The direction of the induced magnetic field can be remembered by Maxwell's corkscrew rule. That is, if the conventional current is flowing away from the viewer, the magnetic field runs clockwise round the conductor, in the same direction that a corkscrew would have to turn in order to move away from the viewer. The direction of the induced magnetic field is also sometimes remembered by the right-hand grip rule, as depicted in the illustration, with the thumb showing the direction of the conventional current, and the fingers showing the direction of the magnetic field.
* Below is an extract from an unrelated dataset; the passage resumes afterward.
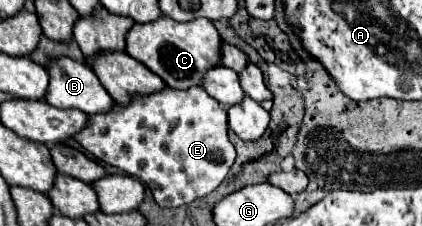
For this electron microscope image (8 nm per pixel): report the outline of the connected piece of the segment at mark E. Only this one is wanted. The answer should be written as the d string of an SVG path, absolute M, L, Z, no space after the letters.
M166 88L144 98L134 98L130 106L116 104L108 114L90 116L90 126L76 134L74 140L78 140L96 160L116 166L146 184L160 206L176 208L210 194L226 178L230 166L234 164L236 152L228 140L226 120L226 108L208 96L204 88L192 88L184 92Z

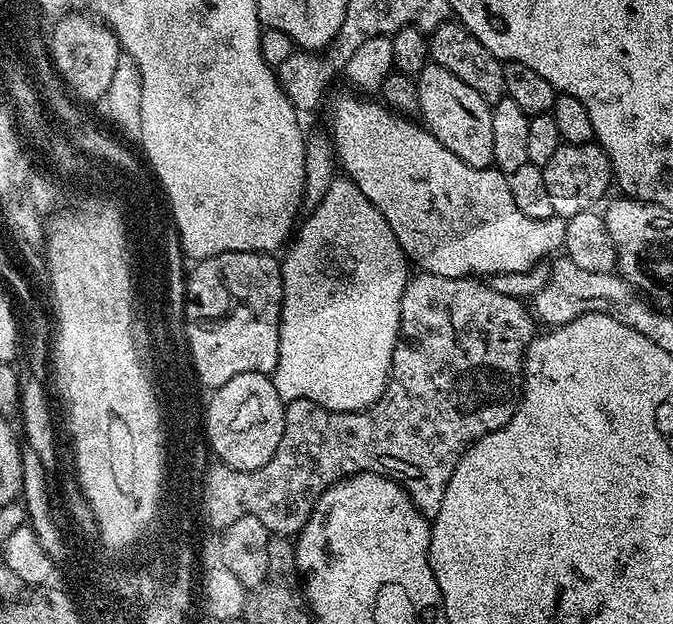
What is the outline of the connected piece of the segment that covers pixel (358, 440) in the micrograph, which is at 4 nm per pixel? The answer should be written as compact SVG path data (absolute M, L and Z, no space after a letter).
M421 271L416 275L409 279L402 294L400 341L396 343L396 349L394 350L392 373L388 375L388 384L384 387L384 392L378 398L378 402L371 404L363 412L328 412L322 406L318 406L309 400L287 401L284 409L282 442L278 442L278 450L274 454L274 458L270 458L270 462L266 462L266 466L262 466L253 472L234 472L230 466L219 462L211 465L211 468L214 469L214 484L203 484L202 489L204 516L208 519L210 527L223 530L230 527L234 522L238 522L238 518L253 516L258 518L258 522L262 522L262 526L266 526L266 530L272 536L295 537L306 526L308 515L312 513L312 507L315 506L318 497L336 481L343 480L345 476L355 476L357 472L373 472L379 476L387 476L389 480L401 484L409 498L414 502L416 509L424 516L435 518L440 513L442 498L446 494L446 486L458 466L461 456L467 452L469 444L474 444L486 434L506 426L506 422L510 422L510 418L514 418L516 407L520 405L518 393L524 383L524 354L538 335L538 321L535 315L526 307L525 301L515 300L506 294L498 294L498 290L494 290L479 279L467 276L446 278L425 271Z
The existence of this magnetic field can be confirmed by placing magnetic compasses at various points round the periphery of an electrical conductor that is carrying a relatively large electric current.

The thumb shows the direction of motion and the index finger shows the field lines and the middle finger shows the direction of induced current.

If an external magnetic field is applied horizontally, so that it crosses the flow of electrons (in the wire conductor, or in the electron beam), the two magnetic fields will interact. Michael Faraday introduced a visual analogy for this, in the form of imaginary magnetic lines of force: those in the conductor form concentric circles round the conductor; those in the externally applied magnetic field run in parallel lines. If those on one side of the conductor are running (from the north to south magnetic pole) in the opposite direction to those surrounding the conductor, they will be deflected so that they pass on the other side the conductor (because magnetic lines of force cannot cross or run contrary to each other). Consequently, there will be a large number of magnetic field lines in a small space on that side of the conductor, and a dearth of them on the original side of the conductor. Since the magnetic field lines of force are no longer straight lines, but curved to run around the electrical conductor, they are under tension (like stretched elastic bands), with energy bound up in the magnetic field. Since this energetic field is now mostly unopposed, its build-up or expulsion in one direction creates — in a manner analogous to Newton's third law of motion — a force in the opposite direction. Since there is only one moveable object in this system (the electrical conductor) for this force to work upon, the net effect is a physical force working to expel the electrical conductor out of the externally applied magnetic field in the direction opposite to that which the magnetic flux is being redirected to — in this case (motors), if the conductor is carrying conventional current upwards, and the external magnetic field is moving away from the viewer, the physical force will work to push the conductor to the left. This is the reason for torque in an electric motor. (The electric motor is then constructed so that the expulsion of the conductor out of the magnetic field causes it be placed inside the next magnetic field, and for this switching to be continued indefinitely.)

Faraday's law states that the induced electromotive force in a conductor is directly proportional to the rate of change of the magnetic flux in the conductor.